Netdata: simple server monitoring
I have been looking for an easy-to-use monitoring solution for Phusion's servers. One that does not require a lot of setup and that provides a reasonable interface without too much work. Such a solution has to display a bunch of graphs at the very least. (Email) alerting is considered a bonus. The solution also has to be open source, not only because of the cost factor but because I want to own my data. So solutions like New Relic and Datadog are out.
In this blog post I will describe the solutions that I've checked out – Ganglia, Monit, Munin, Prometheus, Grafana – and why I didn't like them. Then I will explain why I think Netdata is a good choice and review its pros and cons.
The old guard: Ganglia, Munin, Monit
Ganglia and Munin used to be the to-go solutions. But they are tedious to set up, and they look like this:
Yeah… no.
Monit also used to be a popular solution, but it does alerting only, no graphs.
Why I dismissed Prometheus and Grafana
More recently, Prometheus and Grafana seem to have become popular. However I find them to be too tedious to setup. I was looking for an all-in-one tool, so I was not pleased to find out that Prometheus is "just" a data collector and time series database, with hardly a good monitoring interface. This is what Prometheus looks like:
By default you don't even see that one graph there. You have to enter a query string to specify what data in the time series database you want to query, and then it draws a graph. It does not save the queries for you so you have to re-enter your queries every time you to to the Prometheus dashboard.

PROBLEM REQUIREMENTS: Please copy the Netdata post between "In this blog" and "only, no graphs.", inclusive, renaming "Munin" as "Cacti" every place it occurs. The data after the post isn't needed.

RECORDED DATA:
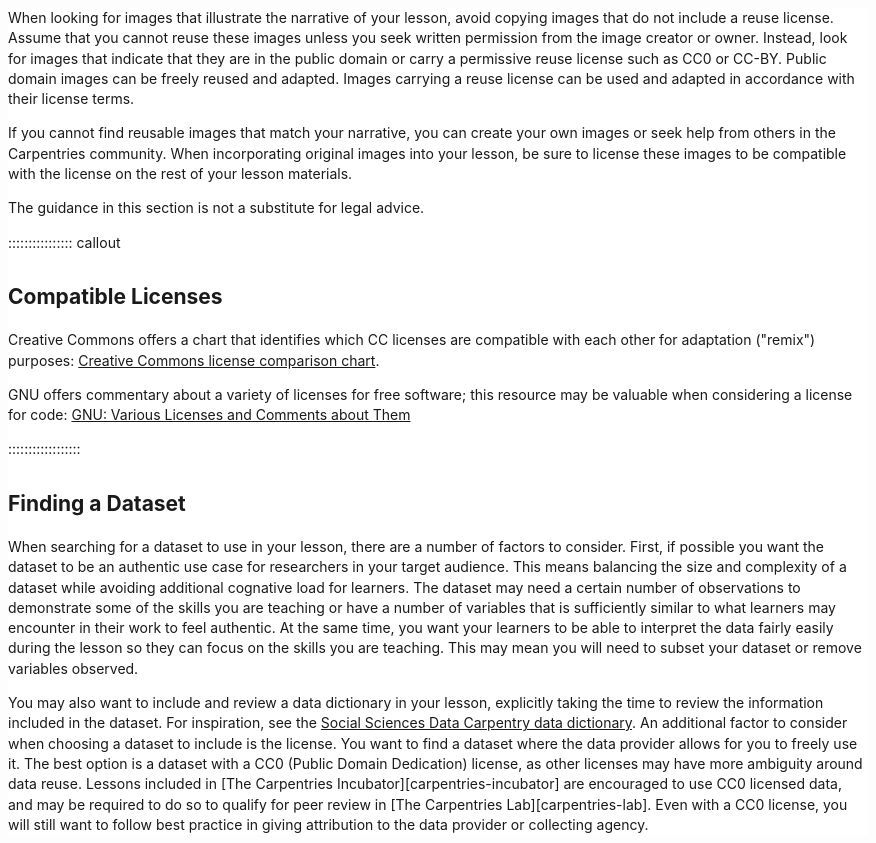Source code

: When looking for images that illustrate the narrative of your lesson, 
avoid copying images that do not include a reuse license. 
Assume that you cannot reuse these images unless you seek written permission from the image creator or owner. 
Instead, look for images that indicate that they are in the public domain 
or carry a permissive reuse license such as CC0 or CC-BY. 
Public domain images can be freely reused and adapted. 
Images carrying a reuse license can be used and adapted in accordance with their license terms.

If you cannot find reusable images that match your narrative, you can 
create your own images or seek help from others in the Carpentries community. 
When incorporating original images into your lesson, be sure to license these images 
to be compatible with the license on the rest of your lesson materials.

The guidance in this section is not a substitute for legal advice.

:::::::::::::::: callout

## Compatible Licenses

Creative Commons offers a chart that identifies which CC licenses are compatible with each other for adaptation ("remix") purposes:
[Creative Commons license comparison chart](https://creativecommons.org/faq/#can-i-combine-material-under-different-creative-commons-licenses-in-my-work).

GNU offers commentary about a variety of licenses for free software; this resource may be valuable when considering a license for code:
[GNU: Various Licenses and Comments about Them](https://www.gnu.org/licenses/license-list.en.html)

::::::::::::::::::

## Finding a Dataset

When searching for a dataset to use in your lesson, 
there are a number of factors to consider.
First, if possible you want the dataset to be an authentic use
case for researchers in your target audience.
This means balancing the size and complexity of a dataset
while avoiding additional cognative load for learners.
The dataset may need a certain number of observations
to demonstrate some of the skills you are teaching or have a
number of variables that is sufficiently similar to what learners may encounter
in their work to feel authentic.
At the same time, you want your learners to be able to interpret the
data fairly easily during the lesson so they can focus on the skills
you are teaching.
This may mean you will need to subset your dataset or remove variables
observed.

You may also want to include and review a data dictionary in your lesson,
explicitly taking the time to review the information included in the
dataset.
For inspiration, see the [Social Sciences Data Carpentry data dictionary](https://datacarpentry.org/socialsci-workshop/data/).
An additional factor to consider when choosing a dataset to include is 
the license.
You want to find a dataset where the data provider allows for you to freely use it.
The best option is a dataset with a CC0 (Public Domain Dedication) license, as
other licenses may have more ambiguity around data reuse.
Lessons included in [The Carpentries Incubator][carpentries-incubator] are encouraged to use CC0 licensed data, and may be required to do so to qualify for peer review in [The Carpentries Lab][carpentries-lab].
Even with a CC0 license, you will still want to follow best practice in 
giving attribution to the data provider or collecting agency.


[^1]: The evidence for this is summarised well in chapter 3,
--
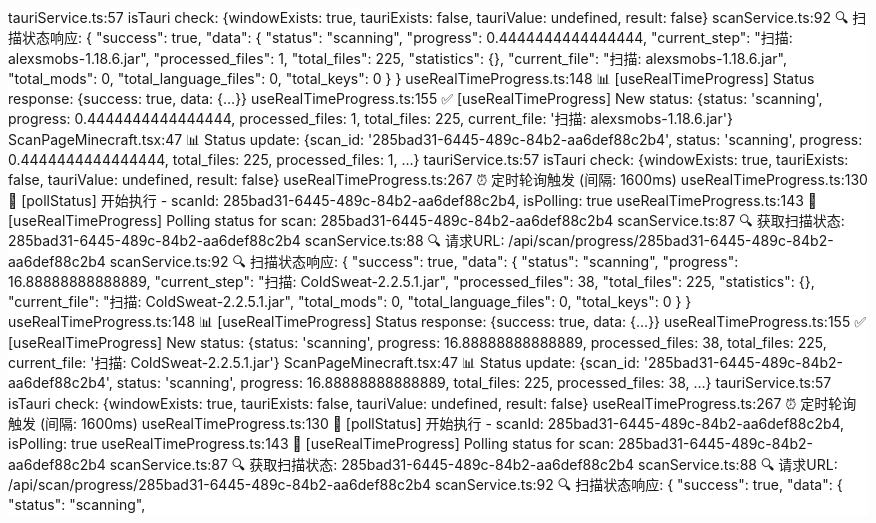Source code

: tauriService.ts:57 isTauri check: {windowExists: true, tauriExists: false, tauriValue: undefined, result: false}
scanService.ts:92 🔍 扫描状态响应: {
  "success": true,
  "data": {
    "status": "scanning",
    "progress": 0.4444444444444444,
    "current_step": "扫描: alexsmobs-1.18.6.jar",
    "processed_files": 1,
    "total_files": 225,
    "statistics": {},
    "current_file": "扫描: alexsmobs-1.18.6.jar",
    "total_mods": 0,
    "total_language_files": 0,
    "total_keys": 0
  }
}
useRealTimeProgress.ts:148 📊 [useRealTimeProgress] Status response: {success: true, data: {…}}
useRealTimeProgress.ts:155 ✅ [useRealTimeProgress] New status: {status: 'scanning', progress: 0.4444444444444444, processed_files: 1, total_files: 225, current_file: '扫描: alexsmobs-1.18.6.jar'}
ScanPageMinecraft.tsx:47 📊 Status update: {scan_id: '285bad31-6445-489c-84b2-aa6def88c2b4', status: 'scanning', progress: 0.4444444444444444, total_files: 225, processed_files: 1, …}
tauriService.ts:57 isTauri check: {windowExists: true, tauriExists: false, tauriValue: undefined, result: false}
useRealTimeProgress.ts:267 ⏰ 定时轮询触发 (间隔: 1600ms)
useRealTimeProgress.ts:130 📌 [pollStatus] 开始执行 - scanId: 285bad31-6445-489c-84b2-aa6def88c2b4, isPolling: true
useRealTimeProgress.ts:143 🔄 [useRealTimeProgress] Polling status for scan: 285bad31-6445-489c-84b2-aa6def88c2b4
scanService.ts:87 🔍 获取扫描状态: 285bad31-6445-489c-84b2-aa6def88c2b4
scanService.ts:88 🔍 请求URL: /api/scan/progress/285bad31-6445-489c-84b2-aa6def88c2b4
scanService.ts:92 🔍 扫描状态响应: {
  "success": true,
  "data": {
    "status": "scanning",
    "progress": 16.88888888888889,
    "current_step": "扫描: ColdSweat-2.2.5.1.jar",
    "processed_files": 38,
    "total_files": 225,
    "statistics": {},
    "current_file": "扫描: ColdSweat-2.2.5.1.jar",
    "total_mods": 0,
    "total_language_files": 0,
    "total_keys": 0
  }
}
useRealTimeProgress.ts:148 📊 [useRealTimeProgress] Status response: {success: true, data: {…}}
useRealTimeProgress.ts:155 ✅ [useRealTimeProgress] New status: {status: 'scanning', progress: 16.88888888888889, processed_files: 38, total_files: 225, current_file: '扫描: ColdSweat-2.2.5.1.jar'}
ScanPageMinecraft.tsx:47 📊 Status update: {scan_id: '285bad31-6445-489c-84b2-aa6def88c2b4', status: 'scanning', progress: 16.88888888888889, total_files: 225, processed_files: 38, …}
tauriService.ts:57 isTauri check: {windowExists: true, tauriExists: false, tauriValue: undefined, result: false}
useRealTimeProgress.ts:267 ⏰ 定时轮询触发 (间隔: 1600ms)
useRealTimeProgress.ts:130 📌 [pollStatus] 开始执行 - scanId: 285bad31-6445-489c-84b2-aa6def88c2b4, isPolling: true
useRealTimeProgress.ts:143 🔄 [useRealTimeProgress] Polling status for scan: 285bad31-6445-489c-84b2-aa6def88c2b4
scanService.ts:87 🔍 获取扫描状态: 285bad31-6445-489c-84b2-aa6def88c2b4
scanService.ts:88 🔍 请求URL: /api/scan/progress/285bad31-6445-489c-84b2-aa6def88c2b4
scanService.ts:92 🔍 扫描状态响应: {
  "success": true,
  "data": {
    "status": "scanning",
--
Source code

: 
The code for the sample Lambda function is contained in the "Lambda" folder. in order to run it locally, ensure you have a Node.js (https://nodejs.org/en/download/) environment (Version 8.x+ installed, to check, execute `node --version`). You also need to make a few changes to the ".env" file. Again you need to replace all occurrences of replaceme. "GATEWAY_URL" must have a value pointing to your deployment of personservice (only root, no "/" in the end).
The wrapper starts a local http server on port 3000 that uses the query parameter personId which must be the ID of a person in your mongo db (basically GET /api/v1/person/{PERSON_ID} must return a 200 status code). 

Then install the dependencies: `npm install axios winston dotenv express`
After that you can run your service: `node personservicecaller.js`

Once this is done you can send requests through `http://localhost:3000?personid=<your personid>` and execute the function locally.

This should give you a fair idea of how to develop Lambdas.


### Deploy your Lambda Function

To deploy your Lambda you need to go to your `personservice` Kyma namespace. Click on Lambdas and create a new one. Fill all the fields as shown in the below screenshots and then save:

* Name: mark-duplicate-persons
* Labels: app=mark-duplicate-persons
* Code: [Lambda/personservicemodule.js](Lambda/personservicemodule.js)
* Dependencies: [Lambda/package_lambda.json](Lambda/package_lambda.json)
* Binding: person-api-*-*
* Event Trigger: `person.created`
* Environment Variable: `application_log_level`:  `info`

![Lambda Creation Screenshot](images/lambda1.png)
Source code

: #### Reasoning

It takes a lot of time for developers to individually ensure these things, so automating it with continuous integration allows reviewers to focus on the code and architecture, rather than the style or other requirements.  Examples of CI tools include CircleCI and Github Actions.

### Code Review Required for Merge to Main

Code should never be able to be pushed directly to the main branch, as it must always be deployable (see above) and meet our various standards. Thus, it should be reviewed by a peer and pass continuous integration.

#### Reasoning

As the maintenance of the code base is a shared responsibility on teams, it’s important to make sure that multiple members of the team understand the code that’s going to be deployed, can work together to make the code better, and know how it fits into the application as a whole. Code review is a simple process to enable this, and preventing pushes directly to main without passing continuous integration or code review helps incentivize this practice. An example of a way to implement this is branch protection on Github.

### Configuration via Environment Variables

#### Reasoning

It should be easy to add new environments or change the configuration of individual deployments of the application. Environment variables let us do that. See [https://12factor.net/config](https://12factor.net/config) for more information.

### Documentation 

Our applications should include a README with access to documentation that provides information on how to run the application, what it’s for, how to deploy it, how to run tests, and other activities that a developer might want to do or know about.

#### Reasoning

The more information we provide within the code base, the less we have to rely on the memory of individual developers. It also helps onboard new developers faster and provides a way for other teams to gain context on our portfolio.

SOLUTION BELOW:
In this blog post I will describe the solutions that I've checked out – Ganglia, Monit, Cacti, Prometheus, Grafana – and why I didn't like them. Then I will explain why I think Netdata is a good choice and review its pros and cons.
The old guard: Ganglia, Cacti, Monit
Ganglia and Cacti used to be the to-go solutions. But they are tedious to set up, and they look like this:
Yeah… no.
Monit also used to be a popular solution, but it does alerting only, no graphs.